Today, as I sat on my recliner in an apartment I call my
own, I pondered. I sat back and let my
mind wander. Set aside the busyness of
life and the pile of school work and just reflected. The conclusion I made is this…..I’m not who I
want to be.
I want to be a woman of God.
I want to be a phenomenal teacher…not because of test scores or
classroom success, but because of the impact my life had on theirs. I want to be a role model. I want to be of upright character and humble. I want to have my priorities right with
Faith, family and friends. I want to be
in right relation with those three as well….right with God, right with family
and right with friends. I want my job
not to be for the paycheck but for the ministry. I want to be “domesticated” and be able to
cook and fend for myself. I want to
trust God in all circumstances and instead of staring at the tidal waves, look
to Jesus who will help me not only to stand, but to walk on that water. I want to be willing to forsake everything
and go wherever He leads. I want to be
open to do what He’d have me to do, reach out to whom He’d have me to reach out
to, and reveal to those who need to see the scars of my heart because in those
scars is a story of healing…a story of redemption….a story of repentance….and a
story of restoration.
I don’t have a husband and I don’t have kids of my own, but
I have 42 students entrusted to me and I know I’m not doing the best I can for
them….not giving them my all, not pouring in enough, not reaching out, and
definitely not praying for them as much as I ought to. I have the best network of friends a girl can
ask for but I know I am selfish, arrogant, rude and a torrential tester of
those closest to me.
Oh, the person I am is most certainly not the person I want
to be. But that said…..I am downright
thankful I am not the person I was either.

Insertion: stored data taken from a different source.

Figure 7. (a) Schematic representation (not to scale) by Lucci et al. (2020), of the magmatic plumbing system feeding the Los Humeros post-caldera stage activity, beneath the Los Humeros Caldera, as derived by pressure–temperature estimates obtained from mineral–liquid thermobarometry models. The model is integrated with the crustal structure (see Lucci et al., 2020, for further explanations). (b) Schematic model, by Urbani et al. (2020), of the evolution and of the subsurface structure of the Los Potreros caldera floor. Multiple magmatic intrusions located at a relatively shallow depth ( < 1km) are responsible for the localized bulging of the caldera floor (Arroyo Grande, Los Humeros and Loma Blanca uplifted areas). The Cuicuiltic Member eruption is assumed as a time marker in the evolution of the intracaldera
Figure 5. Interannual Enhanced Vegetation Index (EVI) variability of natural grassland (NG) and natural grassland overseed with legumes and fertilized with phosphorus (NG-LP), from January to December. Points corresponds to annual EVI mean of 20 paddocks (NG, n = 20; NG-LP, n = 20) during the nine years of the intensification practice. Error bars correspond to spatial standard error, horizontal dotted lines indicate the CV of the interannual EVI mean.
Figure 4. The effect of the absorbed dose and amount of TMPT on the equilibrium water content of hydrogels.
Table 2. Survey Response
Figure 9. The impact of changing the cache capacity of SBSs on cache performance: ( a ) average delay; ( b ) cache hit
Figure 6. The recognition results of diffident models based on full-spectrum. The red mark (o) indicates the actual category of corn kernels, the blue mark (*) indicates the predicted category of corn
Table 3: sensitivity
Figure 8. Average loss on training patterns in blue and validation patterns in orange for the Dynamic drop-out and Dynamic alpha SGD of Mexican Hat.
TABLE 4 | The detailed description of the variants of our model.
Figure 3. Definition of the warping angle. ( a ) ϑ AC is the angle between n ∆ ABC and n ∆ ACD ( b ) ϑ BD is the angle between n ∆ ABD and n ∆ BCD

Yes, I have a long way to go, much to learn, and some of those things I
want to be…well, I’ll never make it. But
I can try and part of my trying going forward needs to actually be to *stop
trying*….yeah, reverse logic there. But
I can’t do this on my own. As much as I
want to be a strong woman, I need to remember that the strength I must rely and
draw from is not my own but it must be from Christ (2 Corinthians 12:9). Any self-help remedy I try to cook up will
very likely only be a temporary fix…a band-aid on the cancer that wrecks havoc
within me. Unless it be from God, then I
will very likely fail. But I am not who
I once was because of God’s help and with God’s help I still have tomorrow.
Tomorrow is a gift, if I so get that gift, as tomorrow or
even the next minute is never guaranteed.
But assuming I get a tomorrow….another breath……I’m not who I want to be,
but I think I may be on the road to get there and I pray to God that He will
help me and not leave me here where I am at…and I know He won’t. May the days that come be used mightily in
the transforming process that God has already began in me because as
Philippians 1:6 says I can be ”confident of this very thing, that He who has
begun a good work in you will complete it until the day of Jesus Christ.” I’m not who I want to be but I am thankful I
am not who I was, and I am grateful that who I am today is not where I have to
stay.
Philippians 3:12-14
“12 Not that I have already
attained, or am already perfected; but I press on, that I may lay hold of that
for which Christ Jesus has also laid hold of me. 13
Brethren, I do not count myself to have apprehended; but one thing I
do, forgetting those things which are behind and reaching forward to those
things which are ahead, 14 I press
toward the goal for the prize of the upward call of God in Christ Jesus.”
Until next time,
In Christ,
Joy Lynn
Praising God alongside you, Joy, for who we are in Christ!!!! His strength is perfect in our weakness.